The tariff hike specifically targets goods valued under $800, a threshold previously exempt from higher duties under the U.S. de minimis rule. This exemption has long been a lifeline for small businesses and e-commerce sellers, but the new policy effectively closes this loophole for Hong Kong-origin shipments. Industry analysts warn that the move could disproportionately affect small and medium-sized enterprises (SMEs), which lack the resources to absorb the additional costs or reroute supply chains.

This article is intended for business owners, logistics professionals, policymakers, and stakeholders in the e-commerce and trade sectors who are directly affected by international shipping regulations and tariff policies.

U.S. Tariff Changes and Their Impact

The U.S. Postal Service's temporary halt on accepting packages from China and Hong Kong earlier this year disrupted global supply chains. Although the suspension was later reversed, it highlighted the challenges faced by exporters in navigating the evolving tariff landscape.

The latest tariff increase is part of a broader U.S. strategy to address concerns over trade imbalances and alleged circumvention of sanctions. Hong Kong’s unique position as a global trade hub has made it a focal point in these tensions, with U.S. officials citing the need to prevent the diversion of goods subject to existing China-specific tariffs. However, critics argue that the measures risk stifling legitimate trade and harming U.S. consumers who rely on affordable imports.

In response to these developments, the Hong Kong government has expressed strong disapproval of the U.S. measures, emphasizing that they undermine the city's status as a separate customs territory recognized by the World Trade Organization (WTO).

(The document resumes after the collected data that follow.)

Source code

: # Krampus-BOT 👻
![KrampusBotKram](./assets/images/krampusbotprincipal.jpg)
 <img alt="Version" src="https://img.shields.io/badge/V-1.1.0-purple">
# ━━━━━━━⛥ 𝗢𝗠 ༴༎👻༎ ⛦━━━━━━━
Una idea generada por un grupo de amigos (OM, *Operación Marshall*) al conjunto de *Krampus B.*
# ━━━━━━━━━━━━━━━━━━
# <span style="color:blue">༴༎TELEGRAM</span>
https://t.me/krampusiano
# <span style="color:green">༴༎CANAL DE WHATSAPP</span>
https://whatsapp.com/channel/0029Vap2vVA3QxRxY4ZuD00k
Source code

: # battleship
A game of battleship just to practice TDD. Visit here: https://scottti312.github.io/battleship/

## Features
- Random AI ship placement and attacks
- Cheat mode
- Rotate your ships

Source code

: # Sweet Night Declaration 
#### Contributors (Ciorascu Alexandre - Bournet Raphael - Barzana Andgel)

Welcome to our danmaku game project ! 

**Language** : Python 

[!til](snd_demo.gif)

Compliance and Enforcement Challenges

The increased tariffs raise concerns about potential evasion tactics, such as undervaluing shipments or misclassifying goods to avoid higher duties. Customs authorities are expected to enhance scrutiny of low-value packages, which could lead to delays and increased costs for exporters.

Logistics providers are already reporting a surge in inquiries from exporters exploring alternative shipping routes, such as transshipment through Southeast Asian countries. However, these workarounds come with their own complexities, including higher transportation costs and longer delivery times. Experts caution that while rerouting may offer short-term relief, it is not a sustainable solution for Hong Kong’s export-dependent economy.

Hong Kong's Response and Future Outlook

In light of the new tariffs, Hong Kong plans to file a complaint with the WTO, asserting that the U.S. measures violate international trade agreements and disregard Hong Kong's separate customs status. The outcome of this dispute could have significant implications for future trade relations between Hong Kong and the U.S.

Meanwhile, local trade associations are urging the Hong Kong government to provide financial support, such as subsidies or tax incentives, to help exporters weather the transition. Some lawmakers have also called for accelerated diversification of export markets, particularly in regions like the Middle East and Southeast Asia, where demand for Hong Kong’s goods remains strong.

The recent changes in U.S. tariff policy present significant challenges for Hong Kong exporters, particularly those relying on small parcel shipments. As businesses adapt to these new regulations, ongoing dialogue and potential dispute resolution through international trade bodies will be crucial in shaping the future of cross-border trade between Hong Kong and the United States.